Making us think.

Adults can be tricky. They lead busy lives, they have many responsibilities and distractions. They often have preconceived and firmly held ideas and many of their likes and dislikes are already set. I am no different.

You put me in a learning situation and I have high expectations. If I am highly motivated in the subject matter I get frustrated at being given activities and having my learning “facilitated”. My time is important to me. If I spend an hour stretching and saying “wooo” and then another hour doing fun learning activities, I always leave grumbling about wasting my time. I don’t like it. Often the only thing I learnt was that I don’t like stretching and saying “wooo” with strangers.
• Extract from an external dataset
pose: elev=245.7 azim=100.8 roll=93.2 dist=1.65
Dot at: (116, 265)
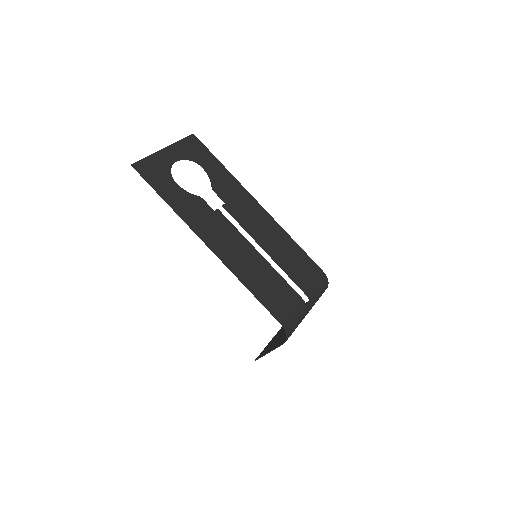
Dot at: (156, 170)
If it doesn’t significantly challenge my views or opinions or provide new understanding, then the learning opportunity would have been, for me, wasted. No matter what the activities were, how much I moved around, how much I shared or facilitated, how many times I role played or game played, if my brain didn’t form new synaptic relationships, anything I did “learn” wouldn’t necessarily be retained. It would be shallow learning.

If I am anxious, or unmotivated, or learning something I know nothing about, I want to know more about the people around me. Am I unusual feeling so out of place? Am I the only one who knows nothing about this – will I look stupid? I am unlikely to participate in class, and if I am called upon to participate when I am not comfortable, I just might decide not to come next time. If I gain confidence and achieve small steps, I might start to participate. Doing activities that make the learning slow but deliberate will probably help increase my confidence – give my brain time to connect it all, commit it to memory, form or reinforce synaptic pathways. Techniques or technology that help me understand, engage, connect would all be helpful to helping my brain learn.

It is important to know our learners’ needs. It is important that learners are told how they will be taught, and why that pedagogy is considered to be appropriate. It is important, that we are reflective and change pedagogy if we are not meeting the needs of our learners. Are we offering them value? And most of all, it is important that any teaching activity encourages active learning.

One of the most commonly misunderstood aspects of teaching practice relates to the concept of active learning. Strictly speaking it comes from theories that relate to how our brains work when we learn new skills or knowledge. Successful learning generally involves creating new synaptic pathways in our brain and committing that ‘knowledge’ to memory. What this means is that in order to help learners learn, techniques that encourage active thought processes (thinking) appear to be the most successful.

Techniques that do not challenge thinking tend to not create new connections in the brain. In the first scenario above, you could say that I was not engaged. The learning activities might have been “active” but they weren’t initiating active learning in me. In that scenario where I was highly motivated and came equipped with prior knowledge and had the skills required to learn in intense periods of time – active for me, might have been a lecture. Just thought provoking discussion, thought provoking explanations, thought provoking evidence. Cognitively, very active, for me, under those circumstances.

In the second scenario, the exact same teaching methods I just dismissed as not being active, given the circumstances of being an anxious, unfamiliar learner, would have engaged me – they would have been cognitively active. Helped me engage, helped me participate, helped me think.

The biggest misconception about active learning is that the focus is on the activity – that the learner needs to “do” something physical – leave their seat, participate in an activity that requires talking, doing, negotiating or using the body or other senses. Being lectured to is commonly thought of as a passive teaching technique, and by Jove – it certainly can be.  But it really depends on the learner and how it is done. It depends on the learner’s motivation, on their commitment, on their own ability to learn, and their reason for learning. It depends on the teachers methods of engagement do not just stand and deliver  – challenge, discuss, interpret, engage, stimulate, encourage, debate!

Active learning can happen using any technique that makes the student think.  The focus needs to be on the needs of the learner – not on the activity. Makes you think doesn’t  it.